What is the best price that you can get? You guessed it – FREE. Now, you can use college textbooks at the best possible price. Yes, once again, that price is free.

When I drive around I'll often see bumper stickers that read, “My daughter and money go to Texas A&M University” or something similar. For some reason, I cannot recall seeing the same bumper sticker for a major elite college like Harvard or Yale. My own son went to Carnegie Mellon, and so did my money. I did not put a bumper sticker on my car. The yearly cost to send him was about $25,000. My out of pocket was about $10,000 at a time when I was earning about $60,000 a year pre-tax. Today Carnegie Mellon has doubled in price to about $50,000 a year.

Now, maybe people who can send their children to Carnegie Mellon or Harvard don't worry about the price of textbooks. I did not but then I was in the textbook business at the time. The children of people who send them to Texas A&M or L.S.U or certainly Mountainview College in Dallas are concerned about the cost of textbooks, and no wonder they are.

When I first started selling textbooks, my best sellers were Samuelson's Economics book and McConnell's Economics book. I can't remember the editions exactly, but I think one had Charles Demuth's painting, The Figure 5 in Gold on the cover for the fifth edition. Those books are now in their 16th and 19th editions.

Those two top texts were priced then at about $10.95 or $12.95. Now you buy them at $145.00 or so new. Based on inflation alone these books should sell for about $60.00 each. A few years before I began selling texts, I had received a good, if perhaps pedestrian, college education for $70.00 a semester in fees. So both the price of textbooks and tuition have skyrocketed since then – far above normal inflation.

I have my opinions why these costs have exploded for both books and colleges but I won't get into that here. What I will do is tell you about a revolutionary solution to the cost of college textbooks.

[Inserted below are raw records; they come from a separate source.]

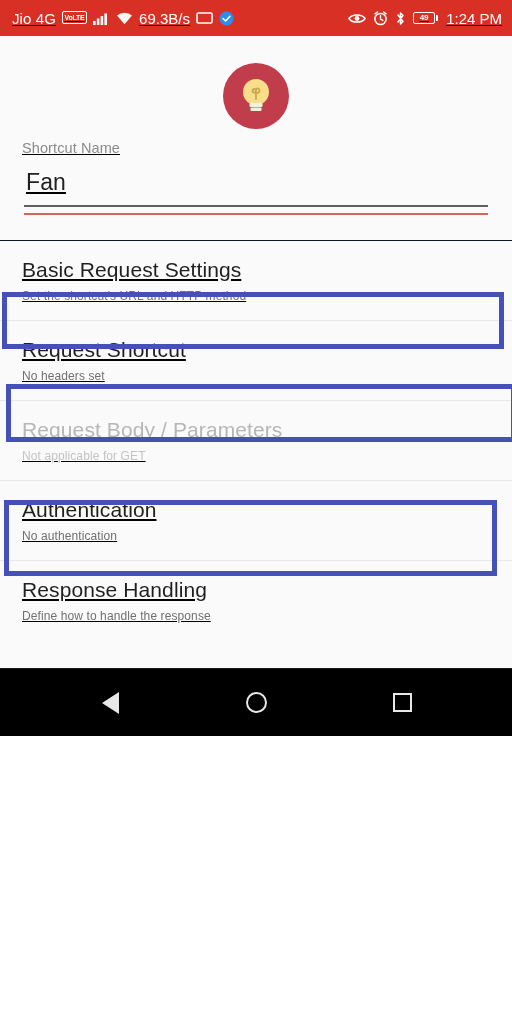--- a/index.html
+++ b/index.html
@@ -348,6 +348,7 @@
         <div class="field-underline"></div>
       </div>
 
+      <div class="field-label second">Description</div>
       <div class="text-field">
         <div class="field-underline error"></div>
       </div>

Technology – ain't it wonderful! Through Facebook I connected with a competitor from my early days in the textbook business. He mentioned that he was now working for a company called Flat World Knowledge. He piqued my curiosity so naturally I went to their website. This company may well turn college textbook publishing on its head. I can't help but think of the tune, The World Turned Upside Down.

Well, maybe I am guilty of a little hyperbole there, but I do think Flat World's innovations rank with the introduction of managed textbooks in the 1970s, the use of major pedagogical devices, four color texts, and the use of the web.

You can read a Flat World Knowledge textbook for free online, and there still is no better price than free. Not only can you read their texts for free, but the texts are deaggregated, meaning they are available in their sundry parts. You can build a book to suit your needs as a teacher, and you have an open license to use the results as you wish.

Of course, Flat World is in the business to make money, so they do sell. You can buy print versions in black and white or in color. You can buy MP3 versions, a pdf version, and various study guides and aids. These versions are available at very reasonable prices.

These texts not only meet the content demand of courses and teachers but deliver that content in the way today's students buy things. People don't buy albums today as much as they download songs.

Students can use social networking built around the texts to improve their understanding of the material. Textbooks have joined the so-called Army of Davids.

The proof will ultimately be in the content. The texts must perform beyond delivery systems. Students and faculty must see the benefit in what is actually written and delivered. The texts must be pedagogically sound.

Assuming that Flat World Knowledge's texts are, these books will be the first chapter in the future of college text publishing.